読了

 興亡の世界史2 スキタイと匈奴 遊牧の文明 林俊雄

古今東西悪役かつ野蛮人として見られることの多かった遊牧民族。初期の代表であるスキタイと匈奴にスポットを当てたのが本書です。何故に代表かと言うと、それなりに勢力を誇ったと言うことも勿論あるのですが、やはりビッグネームの歴史家に取り上げてもらったことも大きいです。スキタイを描いたのがヘロドトス。そして匈奴を記したのが司馬遷(と班固)です。この二人がいなかったらそんなに知られることもなかったのでは?
 とは言えヘロドトスもそんなに詳しくは書いていないです。ですからスキタイについては謎に包まれています。一方匈奴の方は割と詳しく書いてくれています。ある程度の社会構造も分っています。中国の歴代の王朝は北にいる遊牧民族には頭が上がらない時代が殆どです。前漢武帝と明の永楽帝くらいでしょうか、一時的にせよ押し返したのは。殆どは経済援助を行っての懐柔策をとり続けます。まぁ軍事作戦を行うよりも遥かに安上がりなわけで、そちらの方が賢い選択ではある訳です。

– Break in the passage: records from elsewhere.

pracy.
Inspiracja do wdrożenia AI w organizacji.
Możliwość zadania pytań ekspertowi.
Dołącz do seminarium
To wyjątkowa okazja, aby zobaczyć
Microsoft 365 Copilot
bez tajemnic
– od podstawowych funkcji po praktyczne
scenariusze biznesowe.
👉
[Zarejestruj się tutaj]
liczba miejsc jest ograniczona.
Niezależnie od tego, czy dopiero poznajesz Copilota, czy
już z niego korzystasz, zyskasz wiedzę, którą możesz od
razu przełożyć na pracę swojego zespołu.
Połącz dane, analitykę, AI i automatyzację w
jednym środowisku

 昔世界史の教科書では匈奴が西方に移動してフン族としてヨーロッパに現れ、民族大移動を引き起こして西ローマを滅亡に追い込んだとの説明がされていました。本書ではこの説について検証しています。結論から言うとよく分からないと言うことのようです。何しろ物証に乏しく断定的なことは言えないようです。特にフン族のヨーロッパでの活動期間が短く、フン族のものと断定出来る墳墓が発見されていないため匈奴との連続性についてもあれこれ言えないとのことでした。と言うことは早くアッチラの墓を探さなきゃいけないってことですね。